Разумеется, в воспоминаниях Г. И. Мозжухиной отпечатался и внешний облик Бахтина, в котором ее навсегда поразил контраст между внешней физической немощью и скрытой внутренней энергией человеческого духа, как бы высокопарно это ни звучало. «Михаил Михайлович был худой, очень много курил. Мне запомнились его желтые пальцы…» — рисует она портрет ученого середины 1940-х годов. И тут же добавляет, пожалуй, самое главное: «А еще запомнилась сила воли. Большая сила воли».
«Большая сила воли» — это, конечно, не стандартный риторический оборот. Только сила воли давала возможность Бахтину добираться на костылях по бездорожью на не очень-то любимую работу, возвращаться с нее в чужой дом, лишь наполовину могущий считаться своим, садиться за письменный стол, если он, кстати, вообще был, и в плохо протопленной комнате продолжать заниматься созданием книг и статей.
Приходится только удивляться, что в таких условиях коэффициент полезного действия Бахтина был достаточно высок.

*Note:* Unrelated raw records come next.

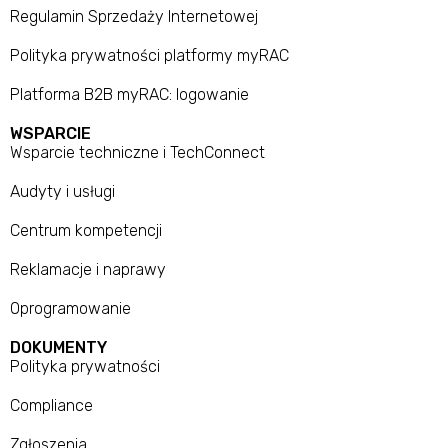
Regulamin Sprzedaży Internetowej
Polityka prywatności platformy myRAC
Platforma B2B myRAC: logowanie
WSPARCIE
Wsparcie techniczne i TechConnect
Audyty i usługi
Centrum kompetencji
Reklamacje i naprawy
Oprogramowanie
DOKUMENTY
Polityka prywatności
Compliance
Zgłoszenia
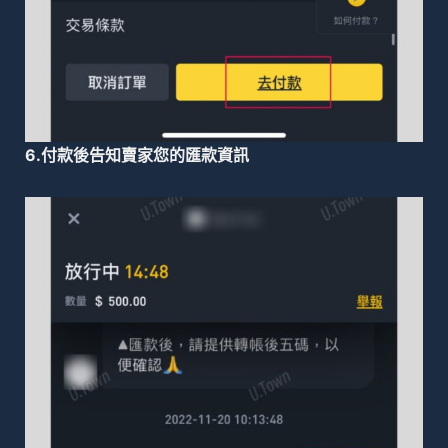
6.付款後告知賣家您的匯款資訊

Например, 26 октября 1940 года Бахтину поступает предложение от редакции «Литературной энциклопедии» написать статью «Сатира», предназначенную для публикации в очередном — десятом — томе. Бахтин отвечает согласием и после создания предварительного варианта, потребовавшего, в соответствии с пожеланиями «энциклопедистов», некоторых изменений, властности, расширения раздела о советской сатире, 30 декабря 1940 года отправляет на суд заказчиков «оптимизированную» версию, идеологически более выдержанную. Курировавший статью о сатире «энциклопедист» Борис Васильевич Михайловский эту версию принимает, но просит смягчить ряд формулировок, заменить отдельные термины («деформация», «экспериментирование» с действительностью, «провоцирование») и, самое главное, сократить объем текста. Ознакомиться с указанными рекомендациями Бахтин смог уже в январе 1941 года. Учитывая, что 7 марта 1941 года он получил гонорар от «Литературной энциклопедии», можно предположить, что «Сатира» была им набело закончена и принята к печати. Однако начавшаяся вскоре война «аннигилировала», к несчастью, и планы по изданию десятого тома, и саму «Литературную энциклопедию».

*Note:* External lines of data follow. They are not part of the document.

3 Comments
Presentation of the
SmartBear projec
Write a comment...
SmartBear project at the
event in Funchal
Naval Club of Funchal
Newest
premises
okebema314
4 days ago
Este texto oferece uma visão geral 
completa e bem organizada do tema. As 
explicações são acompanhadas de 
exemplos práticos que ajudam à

Среди черновых материалов, относящихся ко времени пребывания Бахтина в Савёлове, есть записи, посвященные таким темам, как место «Слова о полку Игореве» в истории эпопеи, жанровая разновидность романа Достоевского, вопросы стилистики на уроках русского языка в средней школе, влияние многоязычия на развитие романного слова и т. д. Некоторые из этих фрагментов и набросков «отпочковывались» и превращались во вполне оформленные тексты. Например, исследования в области теории романа, которыми занимался в Савёлове Бахтин, приобрели «овнешнение» в двух докладах, прочитанных им в московском Институте мировой литературы (ИМЛИ). 14 октября 1940 года там состоялся доклад Бахтина «Слово в романе», а 24 марта 1941-го — доклад «Роман как литературный жанр».
Но главное достижение савёловского периода — это, бесспорно, монография «Франсуа Рабле в истории реализма», законченная Бахтиным в 1940 году. Точная дата завершения работы над рукописью неизвестна, но наиболее вероятным «кандидатом» на роль календарного шлагбаума, опустившегося перед локомотивом черновых вариантов, является ноябрь, естественно, того же 1940 года. В пользу такого предположения можно привести как минимум два доказательства «эпистолярного» характера.
В письме Бахтина Залесскому от 11 октября 1939 года содержится просьба к последнему «навести библиографическую справку о работах о Рабле, вышедших после 1930 г.», и, если это возможно, прислать французский словарь. Следовательно, осенью и зимой 1939 года процесс создания «Франсуа Рабле в истории реализма» еще идет полным ходом. А вот в письме, отправленном Бахтину Канаевым 23 ноября 1940 года, монография о Рабле упоминается уже как существующий артефакт: «Дорогой Михаил Михайлович. Вы такой нехороший, что Вам и писать не стоит — все лето не мог и слова написать, даже адрес сообщить, так что его пришлось узнавать через М. В. (Юдину. — А. К.). Пишу лишь потому, что говорил по поводу Вас с А. А. Смирновым. Он очень просит Вам кланяться и крайне заинтересован В[ашей] Книгой о Рабле. Говорил, что м. б. ее можно кусками печатать в каком-то здешнем журнале. Сообщите, как Вы на это смотрите и каково положение с изданием этой книги? Что Вы ее приготовили к печати и переписали на машинке? Хотелось бы ее прочесть…»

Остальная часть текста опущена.